» Supplied material:
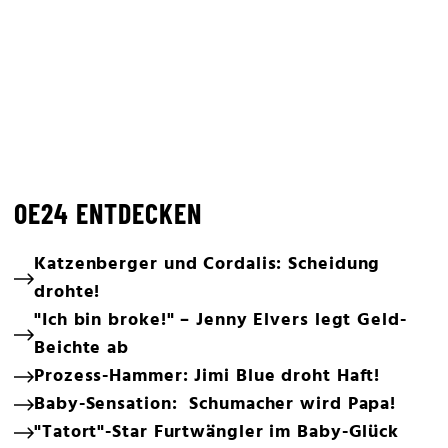
OE24 ENTDECKEN
Katzenberger und Cordalis: Scheidung
drohte!
"Ich bin broke!" – Jenny Elvers legt Geld-
Beichte ab
Prozess-Hammer: Jimi Blue droht Haft!
Baby-Sensation: Schumacher wird Papa!
"Tatort"-Star Furtwängler im Baby-Glück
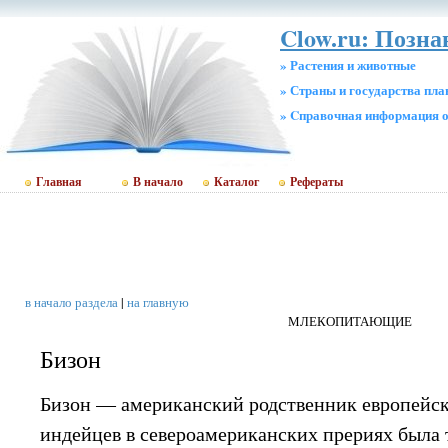
Clow.ru: Позна
» Растения и животные
» Страны и государства пл
» Cправочная информация о
Главная
В начало
Каталог
Рефераты
в начало раздела
|
на главную
МЛЕКОПИТАЮЩИЕ
Бизон
Бизон — американский родственник европейск
индейцев в североамериканских прериях была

» Task objective: Can you quote the text read from every record above word for word, leaving the pictures out of your answer?

» Exercise response:
OE24 ENTDECKEN
Katzenberger und Cordalis: Scheidung
drohte!
"Ich bin broke!" – Jenny Elvers legt Geld-
Beichte ab
Prozess-Hammer: Jimi Blue droht Haft!
Baby-Sensation: Schumacher wird Papa!
"Tatort"-Star Furtwängler im Baby-Glück
Clow.ru: Позна
» Растения и животные
» Страны и государства пл
» Cправочная информация о
Главная
В начало
Каталог
Рефераты
в начало раздела
|
на главную
МЛЕКОПИТАЮЩИЕ
Бизон
Бизон — американский родственник европейск
индейцев в североамериканских прериях была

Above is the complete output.